_Records for this task_.
━━━━━━

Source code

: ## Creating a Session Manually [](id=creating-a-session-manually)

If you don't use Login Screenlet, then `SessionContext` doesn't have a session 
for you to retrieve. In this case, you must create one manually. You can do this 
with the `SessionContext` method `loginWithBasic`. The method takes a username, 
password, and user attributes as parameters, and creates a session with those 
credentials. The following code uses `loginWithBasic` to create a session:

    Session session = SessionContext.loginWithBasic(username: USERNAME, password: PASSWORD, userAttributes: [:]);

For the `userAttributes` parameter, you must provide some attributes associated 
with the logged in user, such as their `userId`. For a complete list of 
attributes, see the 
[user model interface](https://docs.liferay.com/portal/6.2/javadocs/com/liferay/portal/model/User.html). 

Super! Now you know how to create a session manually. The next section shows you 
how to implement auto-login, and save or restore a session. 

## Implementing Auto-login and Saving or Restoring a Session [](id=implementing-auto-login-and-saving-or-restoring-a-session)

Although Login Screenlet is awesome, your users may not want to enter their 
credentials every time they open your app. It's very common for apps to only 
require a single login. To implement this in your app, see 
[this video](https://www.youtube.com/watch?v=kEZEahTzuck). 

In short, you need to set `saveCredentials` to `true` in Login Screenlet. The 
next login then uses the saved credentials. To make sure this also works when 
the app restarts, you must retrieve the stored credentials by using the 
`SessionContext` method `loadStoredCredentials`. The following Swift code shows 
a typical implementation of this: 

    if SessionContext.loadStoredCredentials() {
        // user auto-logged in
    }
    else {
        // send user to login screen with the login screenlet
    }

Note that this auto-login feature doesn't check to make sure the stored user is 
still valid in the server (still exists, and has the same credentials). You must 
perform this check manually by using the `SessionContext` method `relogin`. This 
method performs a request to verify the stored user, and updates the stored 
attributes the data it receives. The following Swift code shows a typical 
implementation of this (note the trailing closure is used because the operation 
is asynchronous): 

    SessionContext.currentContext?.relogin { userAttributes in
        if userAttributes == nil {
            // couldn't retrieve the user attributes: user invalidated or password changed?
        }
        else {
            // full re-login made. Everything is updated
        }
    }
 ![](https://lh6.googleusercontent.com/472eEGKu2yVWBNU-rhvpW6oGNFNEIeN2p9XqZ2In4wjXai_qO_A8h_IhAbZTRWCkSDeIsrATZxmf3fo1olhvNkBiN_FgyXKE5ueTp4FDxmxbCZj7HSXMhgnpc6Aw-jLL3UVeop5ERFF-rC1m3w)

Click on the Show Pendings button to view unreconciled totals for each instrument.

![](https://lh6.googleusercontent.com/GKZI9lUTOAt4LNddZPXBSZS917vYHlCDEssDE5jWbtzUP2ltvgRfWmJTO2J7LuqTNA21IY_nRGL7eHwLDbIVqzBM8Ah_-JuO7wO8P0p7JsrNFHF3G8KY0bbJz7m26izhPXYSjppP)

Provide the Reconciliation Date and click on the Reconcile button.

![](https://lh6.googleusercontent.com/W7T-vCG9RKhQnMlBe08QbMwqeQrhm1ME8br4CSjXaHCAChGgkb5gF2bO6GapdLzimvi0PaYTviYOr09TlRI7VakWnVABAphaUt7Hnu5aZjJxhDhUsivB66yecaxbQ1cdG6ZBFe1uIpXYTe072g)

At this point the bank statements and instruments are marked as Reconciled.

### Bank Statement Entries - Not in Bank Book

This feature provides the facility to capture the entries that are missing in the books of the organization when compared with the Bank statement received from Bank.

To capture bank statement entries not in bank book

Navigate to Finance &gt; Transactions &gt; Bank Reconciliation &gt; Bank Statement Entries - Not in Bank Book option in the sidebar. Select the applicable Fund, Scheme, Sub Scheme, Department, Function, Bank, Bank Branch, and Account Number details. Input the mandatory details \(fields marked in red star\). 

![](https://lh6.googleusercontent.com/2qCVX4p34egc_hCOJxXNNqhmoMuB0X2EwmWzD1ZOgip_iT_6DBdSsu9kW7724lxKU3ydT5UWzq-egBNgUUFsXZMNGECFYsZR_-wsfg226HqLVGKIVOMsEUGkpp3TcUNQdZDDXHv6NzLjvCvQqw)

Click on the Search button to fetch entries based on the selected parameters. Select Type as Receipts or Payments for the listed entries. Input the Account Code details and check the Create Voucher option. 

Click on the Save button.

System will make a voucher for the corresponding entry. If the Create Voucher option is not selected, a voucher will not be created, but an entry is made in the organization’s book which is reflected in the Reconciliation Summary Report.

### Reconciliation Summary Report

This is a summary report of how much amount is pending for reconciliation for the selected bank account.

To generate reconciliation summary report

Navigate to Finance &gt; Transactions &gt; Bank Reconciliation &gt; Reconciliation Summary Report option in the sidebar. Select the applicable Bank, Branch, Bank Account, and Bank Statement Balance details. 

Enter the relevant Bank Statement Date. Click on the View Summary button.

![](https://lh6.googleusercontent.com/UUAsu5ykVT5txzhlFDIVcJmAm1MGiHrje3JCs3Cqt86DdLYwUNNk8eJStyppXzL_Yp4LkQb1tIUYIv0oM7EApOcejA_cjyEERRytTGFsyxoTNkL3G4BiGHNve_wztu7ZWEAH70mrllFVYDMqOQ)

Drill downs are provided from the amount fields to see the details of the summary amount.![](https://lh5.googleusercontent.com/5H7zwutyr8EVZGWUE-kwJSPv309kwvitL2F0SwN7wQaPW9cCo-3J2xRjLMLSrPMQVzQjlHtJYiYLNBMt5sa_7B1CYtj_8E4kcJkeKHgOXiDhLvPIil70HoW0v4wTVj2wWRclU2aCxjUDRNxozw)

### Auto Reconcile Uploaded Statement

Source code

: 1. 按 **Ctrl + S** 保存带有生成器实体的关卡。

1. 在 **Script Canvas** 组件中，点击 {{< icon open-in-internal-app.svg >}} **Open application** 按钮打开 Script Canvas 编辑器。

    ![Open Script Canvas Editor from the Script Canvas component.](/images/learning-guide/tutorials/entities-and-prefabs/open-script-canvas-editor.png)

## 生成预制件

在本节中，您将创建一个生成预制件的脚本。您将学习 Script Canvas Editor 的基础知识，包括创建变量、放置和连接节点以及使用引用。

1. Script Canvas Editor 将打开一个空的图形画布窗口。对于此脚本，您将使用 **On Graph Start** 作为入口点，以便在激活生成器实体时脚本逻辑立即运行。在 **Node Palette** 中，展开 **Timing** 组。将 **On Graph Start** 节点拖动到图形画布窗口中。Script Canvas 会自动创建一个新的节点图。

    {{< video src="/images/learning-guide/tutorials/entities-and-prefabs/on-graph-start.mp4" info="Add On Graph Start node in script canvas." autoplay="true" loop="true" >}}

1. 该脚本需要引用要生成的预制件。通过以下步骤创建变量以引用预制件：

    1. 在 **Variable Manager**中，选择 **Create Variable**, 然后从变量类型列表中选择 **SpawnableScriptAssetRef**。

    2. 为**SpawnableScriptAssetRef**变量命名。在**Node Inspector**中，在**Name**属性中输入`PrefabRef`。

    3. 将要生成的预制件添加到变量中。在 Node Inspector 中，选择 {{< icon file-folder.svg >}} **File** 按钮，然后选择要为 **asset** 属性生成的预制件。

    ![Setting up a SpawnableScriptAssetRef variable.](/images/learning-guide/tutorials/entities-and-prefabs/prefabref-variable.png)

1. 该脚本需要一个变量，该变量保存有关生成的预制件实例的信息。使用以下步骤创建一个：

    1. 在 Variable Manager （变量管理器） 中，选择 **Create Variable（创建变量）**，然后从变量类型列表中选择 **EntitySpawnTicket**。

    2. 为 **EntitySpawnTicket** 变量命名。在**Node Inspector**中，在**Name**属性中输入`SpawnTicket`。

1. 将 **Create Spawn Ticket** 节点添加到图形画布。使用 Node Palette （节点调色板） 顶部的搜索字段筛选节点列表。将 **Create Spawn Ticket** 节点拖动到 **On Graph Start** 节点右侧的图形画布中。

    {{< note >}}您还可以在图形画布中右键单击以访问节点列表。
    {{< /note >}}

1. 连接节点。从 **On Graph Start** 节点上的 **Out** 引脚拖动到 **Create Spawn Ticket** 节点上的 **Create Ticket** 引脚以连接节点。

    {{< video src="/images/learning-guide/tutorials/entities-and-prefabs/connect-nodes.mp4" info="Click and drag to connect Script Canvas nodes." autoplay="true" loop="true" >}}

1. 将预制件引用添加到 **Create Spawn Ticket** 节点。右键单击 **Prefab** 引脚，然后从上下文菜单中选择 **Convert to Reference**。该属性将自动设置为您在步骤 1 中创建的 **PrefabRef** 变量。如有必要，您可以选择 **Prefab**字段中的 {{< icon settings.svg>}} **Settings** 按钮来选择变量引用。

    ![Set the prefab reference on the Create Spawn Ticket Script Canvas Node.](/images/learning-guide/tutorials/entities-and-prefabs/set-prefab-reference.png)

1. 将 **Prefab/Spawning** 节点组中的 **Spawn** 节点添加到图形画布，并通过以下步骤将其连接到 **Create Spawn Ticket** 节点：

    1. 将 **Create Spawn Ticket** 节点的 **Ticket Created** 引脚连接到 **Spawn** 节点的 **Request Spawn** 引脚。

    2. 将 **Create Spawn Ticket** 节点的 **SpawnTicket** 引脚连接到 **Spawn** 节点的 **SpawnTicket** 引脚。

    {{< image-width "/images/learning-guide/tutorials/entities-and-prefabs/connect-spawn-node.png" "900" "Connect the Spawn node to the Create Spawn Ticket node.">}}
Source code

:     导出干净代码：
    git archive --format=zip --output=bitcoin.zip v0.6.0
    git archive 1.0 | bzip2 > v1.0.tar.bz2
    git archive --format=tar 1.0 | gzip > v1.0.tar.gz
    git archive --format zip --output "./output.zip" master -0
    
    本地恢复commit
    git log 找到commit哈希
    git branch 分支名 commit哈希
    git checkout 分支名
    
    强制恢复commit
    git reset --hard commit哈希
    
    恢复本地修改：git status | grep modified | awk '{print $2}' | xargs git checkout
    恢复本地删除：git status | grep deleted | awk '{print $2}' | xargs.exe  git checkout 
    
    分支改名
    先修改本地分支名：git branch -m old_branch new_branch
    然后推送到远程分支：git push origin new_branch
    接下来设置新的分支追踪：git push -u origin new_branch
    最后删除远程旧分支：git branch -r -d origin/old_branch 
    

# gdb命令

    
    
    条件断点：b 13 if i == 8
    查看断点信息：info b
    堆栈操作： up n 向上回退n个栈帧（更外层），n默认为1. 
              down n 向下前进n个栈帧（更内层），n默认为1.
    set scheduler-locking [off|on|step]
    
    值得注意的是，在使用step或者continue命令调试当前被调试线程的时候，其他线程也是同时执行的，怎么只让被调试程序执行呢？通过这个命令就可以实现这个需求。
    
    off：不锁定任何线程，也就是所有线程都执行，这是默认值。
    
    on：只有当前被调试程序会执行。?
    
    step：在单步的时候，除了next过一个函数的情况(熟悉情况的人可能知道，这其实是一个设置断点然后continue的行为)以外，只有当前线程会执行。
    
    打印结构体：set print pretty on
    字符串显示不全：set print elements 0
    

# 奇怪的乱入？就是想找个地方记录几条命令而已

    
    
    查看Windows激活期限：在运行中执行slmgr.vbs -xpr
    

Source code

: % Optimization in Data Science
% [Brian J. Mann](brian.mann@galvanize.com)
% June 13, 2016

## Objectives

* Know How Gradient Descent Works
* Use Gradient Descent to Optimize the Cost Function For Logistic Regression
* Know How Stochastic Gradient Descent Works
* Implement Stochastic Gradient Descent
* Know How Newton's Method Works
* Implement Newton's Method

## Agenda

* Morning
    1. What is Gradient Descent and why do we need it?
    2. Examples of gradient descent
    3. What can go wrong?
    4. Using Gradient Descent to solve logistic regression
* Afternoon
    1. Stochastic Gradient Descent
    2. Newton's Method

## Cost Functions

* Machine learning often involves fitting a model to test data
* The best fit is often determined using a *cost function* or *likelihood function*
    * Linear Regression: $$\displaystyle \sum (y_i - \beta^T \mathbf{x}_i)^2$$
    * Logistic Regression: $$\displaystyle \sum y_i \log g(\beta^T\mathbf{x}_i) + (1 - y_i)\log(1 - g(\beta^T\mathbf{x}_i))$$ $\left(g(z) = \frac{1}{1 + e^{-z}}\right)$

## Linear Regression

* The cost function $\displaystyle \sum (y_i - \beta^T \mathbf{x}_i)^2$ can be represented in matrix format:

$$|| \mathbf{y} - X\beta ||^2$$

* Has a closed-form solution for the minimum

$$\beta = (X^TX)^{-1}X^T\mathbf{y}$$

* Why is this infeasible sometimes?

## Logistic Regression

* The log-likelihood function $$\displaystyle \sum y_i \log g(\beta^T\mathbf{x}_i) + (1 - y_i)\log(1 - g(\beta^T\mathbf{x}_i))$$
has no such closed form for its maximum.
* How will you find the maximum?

━━━━━━

_Requirement_. Your answer should consist only of the lines above between the line holding "git checkout 分支名" and the line holding "Linear Regression: $$\displaystyle", inclusive, each transcribed exactly.

_Task answer_.
    git checkout 分支名
    
    强制恢复commit
    git reset --hard commit哈希
    
    恢复本地修改：git status | grep modified | awk '{print $2}' | xargs git checkout
    恢复本地删除：git status | grep deleted | awk '{print $2}' | xargs.exe  git checkout 
    
    分支改名
    先修改本地分支名：git branch -m old_branch new_branch
    然后推送到远程分支：git push origin new_branch
    接下来设置新的分支追踪：git push -u origin new_branch
    最后删除远程旧分支：git branch -r -d origin/old_branch 
    

# gdb命令

    
    
    条件断点：b 13 if i == 8
    查看断点信息：info b
    堆栈操作： up n 向上回退n个栈帧（更外层），n默认为1. 
              down n 向下前进n个栈帧（更内层），n默认为1.
    set scheduler-locking [off|on|step]
    
    值得注意的是，在使用step或者continue命令调试当前被调试线程的时候，其他线程也是同时执行的，怎么只让被调试程序执行呢？通过这个命令就可以实现这个需求。
    
    off：不锁定任何线程，也就是所有线程都执行，这是默认值。
    
    on：只有当前被调试程序会执行。?
    
    step：在单步的时候，除了next过一个函数的情况(熟悉情况的人可能知道，这其实是一个设置断点然后continue的行为)以外，只有当前线程会执行。
    
    打印结构体：set print pretty on
    字符串显示不全：set print elements 0
    

# 奇怪的乱入？就是想找个地方记录几条命令而已

    
    
    查看Windows激活期限：在运行中执行slmgr.vbs -xpr
    

Source code

: % Optimization in Data Science
% [Brian J. Mann](brian.mann@galvanize.com)
% June 13, 2016

## Objectives

* Know How Gradient Descent Works
* Use Gradient Descent to Optimize the Cost Function For Logistic Regression
* Know How Stochastic Gradient Descent Works
* Implement Stochastic Gradient Descent
* Know How Newton's Method Works
* Implement Newton's Method

## Agenda

* Morning
    1. What is Gradient Descent and why do we need it?
    2. Examples of gradient descent
    3. What can go wrong?
    4. Using Gradient Descent to solve logistic regression
* Afternoon
    1. Stochastic Gradient Descent
    2. Newton's Method

## Cost Functions

* Machine learning often involves fitting a model to test data
* The best fit is often determined using a *cost function* or *likelihood function*
    * Linear Regression: $$\displaystyle \sum (y_i - \beta^T \mathbf{x}_i)^2$$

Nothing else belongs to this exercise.